There is a Defcon computer security conference in progress at which a Voting Village hackers collection is busily hacking various voting machine manufacturers’ machines. As McMillan and Volz put it in their Wall Street Journal piece about the Village,
These hacks can root out weaknesses in voting machines so that vendors will be pressured to patch flaws and states will upgrade to more secure systems, organizers say.
Sadly, many of those manufacturers are upset over it, even to the point of warning about voting software license abuse. Even State government representatives don’t like the idea of testing this software’s and these machines’ security. Here’s Leslie Reynolds, National Association of Secretaries of State Executive Director:
Anybody could break into anything if you put it in the middle of a floor and gave them unlimited access and unlimited time[.]
To a small extent, that’s a valid beef. But only to a small extent: that direct access “in the middle of a floor.” However, malicious hackers—for instance, Russian hackers, to say nothing of Iranian, People’s Republic of China’s, northern Korean’s, each of whom also have an interest in sowing doubt and causing outright disruption—have lots of time between now and our November elections, and they’ve had the last couple of years (at the least) already—a good approximation of unlimited time relative to the evolution of software and hardware.

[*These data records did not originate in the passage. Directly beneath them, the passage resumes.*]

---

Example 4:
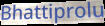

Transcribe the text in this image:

Bhattiprolu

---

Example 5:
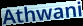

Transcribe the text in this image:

Athwani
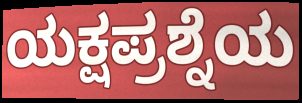
ಯಕ್ಷಪ್ರಶ್ನೆಯ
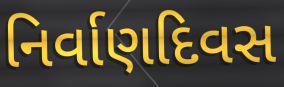
નિર્વાણદિવસ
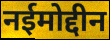
नईमोद्दीन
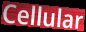
Cellular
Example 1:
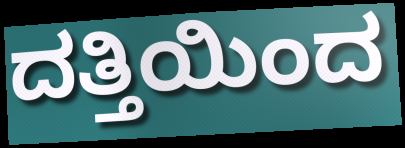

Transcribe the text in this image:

ದತ್ತಿಯಿಂದ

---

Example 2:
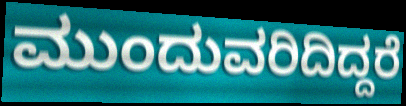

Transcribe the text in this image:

ಮುಂದುವರಿದಿದ್ದರೆ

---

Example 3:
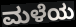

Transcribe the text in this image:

ಮಳೆಯ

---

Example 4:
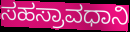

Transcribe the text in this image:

ಸಹಸ್ರಾವಧಾನಿ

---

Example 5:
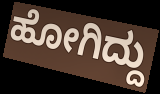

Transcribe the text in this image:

ಹೋಗಿದ್ದು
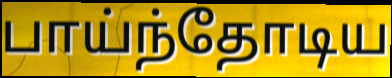
பாய்ந்தோடிய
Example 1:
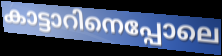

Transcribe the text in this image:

കാട്ടാറിനെപ്പോലെ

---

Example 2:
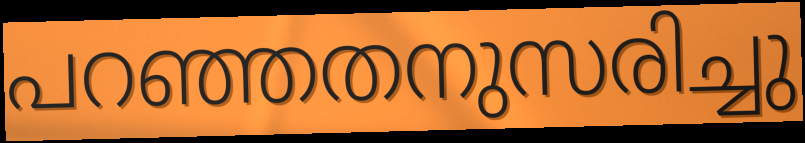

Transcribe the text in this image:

പറഞ്ഞതനുസരിച്ചു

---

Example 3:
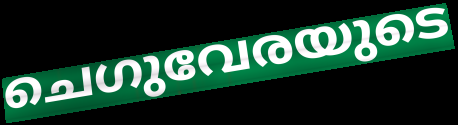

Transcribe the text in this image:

ചെഗുവേരയുടെ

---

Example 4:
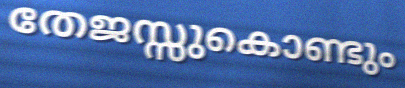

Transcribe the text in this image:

തേജസ്സുകൊണ്ടും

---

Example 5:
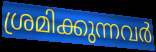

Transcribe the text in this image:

ശ്രമിക്കുന്നവർ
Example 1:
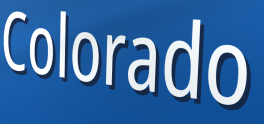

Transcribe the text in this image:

Colorado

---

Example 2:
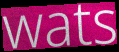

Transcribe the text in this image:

wats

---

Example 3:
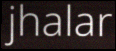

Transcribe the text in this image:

jhalar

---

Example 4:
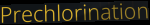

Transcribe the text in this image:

Prechlorination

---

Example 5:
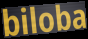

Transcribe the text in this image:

biloba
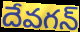
దేవగన్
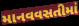
માનવવસતીમાં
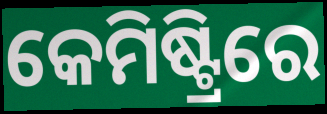
କେମିଷ୍ଟ୍ରିରେ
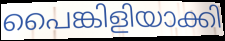
പൈങ്കിളിയാക്കി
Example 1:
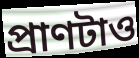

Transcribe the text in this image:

প্রাণটাও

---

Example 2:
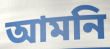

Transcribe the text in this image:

আমনি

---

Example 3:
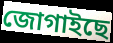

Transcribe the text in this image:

জোগাইছে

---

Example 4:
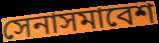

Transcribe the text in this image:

সেনাসমাবেশ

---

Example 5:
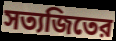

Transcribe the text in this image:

সত্যজিতের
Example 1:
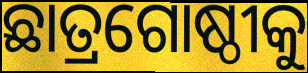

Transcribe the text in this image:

ଛାତ୍ରଗୋଷ୍ଠୀକୁ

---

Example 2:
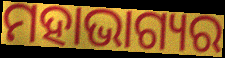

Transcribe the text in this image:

ମହାଭାଗ୍ୟର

In addition, Reynolds’ argument is a bit of a strawman. No one is representing this hack-athon as the last word in the security investigation. It is, though, a highly useful step in the process of locating security failures (vulnerabilities being a too-soft term) so they can be patched.
Election Systems & Software LLC, a leading manufacturer of voting equipment, was reluctant to have its systems tested at the conference. … Hackers “will absolutely access some voting systems internal components because they will have full and unfettered access to a unit without the advantage of trained poll workers, locks, tamper-evident seals, passwords, and other security measures that are in place in an actual voting situation.”

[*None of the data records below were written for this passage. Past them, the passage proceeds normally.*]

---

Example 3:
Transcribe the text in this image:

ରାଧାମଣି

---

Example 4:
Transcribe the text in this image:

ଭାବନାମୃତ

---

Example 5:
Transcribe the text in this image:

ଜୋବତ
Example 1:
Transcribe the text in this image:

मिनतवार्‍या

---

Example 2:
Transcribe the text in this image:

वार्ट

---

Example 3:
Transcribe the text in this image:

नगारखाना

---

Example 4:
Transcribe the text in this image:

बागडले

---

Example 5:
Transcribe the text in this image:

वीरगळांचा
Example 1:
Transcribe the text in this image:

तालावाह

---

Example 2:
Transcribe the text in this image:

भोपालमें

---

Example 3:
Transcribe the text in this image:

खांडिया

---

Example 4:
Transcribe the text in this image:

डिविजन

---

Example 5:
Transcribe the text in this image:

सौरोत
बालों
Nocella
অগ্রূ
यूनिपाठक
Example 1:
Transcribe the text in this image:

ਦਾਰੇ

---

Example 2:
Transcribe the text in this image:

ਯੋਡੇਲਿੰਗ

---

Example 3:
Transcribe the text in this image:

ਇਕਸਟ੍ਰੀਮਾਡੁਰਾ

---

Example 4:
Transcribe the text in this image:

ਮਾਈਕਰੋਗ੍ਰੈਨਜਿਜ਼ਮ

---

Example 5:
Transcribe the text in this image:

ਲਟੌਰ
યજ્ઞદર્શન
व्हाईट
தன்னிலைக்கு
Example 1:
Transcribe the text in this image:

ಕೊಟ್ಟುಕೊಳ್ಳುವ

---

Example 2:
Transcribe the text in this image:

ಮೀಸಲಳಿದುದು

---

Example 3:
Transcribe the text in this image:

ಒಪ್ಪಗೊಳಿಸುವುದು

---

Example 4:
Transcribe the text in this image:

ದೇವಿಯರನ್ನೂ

Sure. Our stuff don’t stink, so there’s nothing to see here. Move along. Don’t investigate because we don’t want to know the problems. They’d be invalid, anyway.

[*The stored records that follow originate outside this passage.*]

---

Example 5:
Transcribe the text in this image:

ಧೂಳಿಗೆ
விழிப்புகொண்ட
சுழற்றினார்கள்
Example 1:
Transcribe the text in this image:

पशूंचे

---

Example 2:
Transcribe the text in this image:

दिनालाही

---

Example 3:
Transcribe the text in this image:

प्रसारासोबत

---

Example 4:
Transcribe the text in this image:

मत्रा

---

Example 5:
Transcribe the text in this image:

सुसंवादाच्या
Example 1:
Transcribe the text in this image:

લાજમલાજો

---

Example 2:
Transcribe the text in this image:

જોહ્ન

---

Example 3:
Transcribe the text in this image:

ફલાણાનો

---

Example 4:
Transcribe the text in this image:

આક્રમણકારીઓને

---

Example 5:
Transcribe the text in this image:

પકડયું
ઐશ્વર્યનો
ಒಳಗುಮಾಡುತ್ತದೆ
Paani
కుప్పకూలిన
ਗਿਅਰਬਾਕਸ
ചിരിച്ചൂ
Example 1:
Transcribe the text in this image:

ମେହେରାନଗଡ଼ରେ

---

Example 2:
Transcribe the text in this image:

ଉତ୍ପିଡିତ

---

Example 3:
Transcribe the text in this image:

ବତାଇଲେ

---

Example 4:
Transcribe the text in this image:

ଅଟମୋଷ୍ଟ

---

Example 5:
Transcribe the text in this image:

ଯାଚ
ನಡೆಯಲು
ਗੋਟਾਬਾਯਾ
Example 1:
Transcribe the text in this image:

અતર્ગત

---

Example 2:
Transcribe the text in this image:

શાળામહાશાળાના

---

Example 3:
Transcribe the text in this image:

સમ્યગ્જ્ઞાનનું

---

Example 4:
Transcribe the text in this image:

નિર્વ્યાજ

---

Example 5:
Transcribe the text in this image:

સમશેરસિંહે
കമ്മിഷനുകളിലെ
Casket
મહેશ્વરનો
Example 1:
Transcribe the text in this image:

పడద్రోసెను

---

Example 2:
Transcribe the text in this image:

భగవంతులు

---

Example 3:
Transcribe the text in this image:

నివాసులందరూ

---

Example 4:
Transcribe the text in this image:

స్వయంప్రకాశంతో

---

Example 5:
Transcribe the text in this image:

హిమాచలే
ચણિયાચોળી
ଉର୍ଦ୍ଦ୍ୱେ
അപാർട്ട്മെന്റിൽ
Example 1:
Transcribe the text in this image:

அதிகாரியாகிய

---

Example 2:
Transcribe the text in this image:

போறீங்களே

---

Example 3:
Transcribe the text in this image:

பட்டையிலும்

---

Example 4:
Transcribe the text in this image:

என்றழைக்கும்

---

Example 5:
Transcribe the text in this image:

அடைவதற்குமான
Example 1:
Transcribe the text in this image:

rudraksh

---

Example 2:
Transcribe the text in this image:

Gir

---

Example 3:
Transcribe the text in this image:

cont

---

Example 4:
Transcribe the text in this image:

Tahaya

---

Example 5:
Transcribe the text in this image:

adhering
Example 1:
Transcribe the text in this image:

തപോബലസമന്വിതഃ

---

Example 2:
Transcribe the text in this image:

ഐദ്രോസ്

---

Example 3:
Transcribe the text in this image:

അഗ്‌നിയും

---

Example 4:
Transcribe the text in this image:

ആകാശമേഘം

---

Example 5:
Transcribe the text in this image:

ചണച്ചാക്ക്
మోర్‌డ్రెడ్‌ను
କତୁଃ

Jeanette Manfra, a senior cybersecurity official at DHS, actually sympathized with concerns that Village hackers could unintentionally lower Americans’ confidence in our election systems. She’s wrong, though. Responsible persons’ hiding their heads under their pillows, chanting, “La la la, I don’t hear you” are the ones lowering our confidence. Pretending problems don’t exist is a thin shield, indeed, against those problems’ exploitation.
No. The more objections there are to investigating and testing the security of our voting system, the more badly we need those investigations and tests.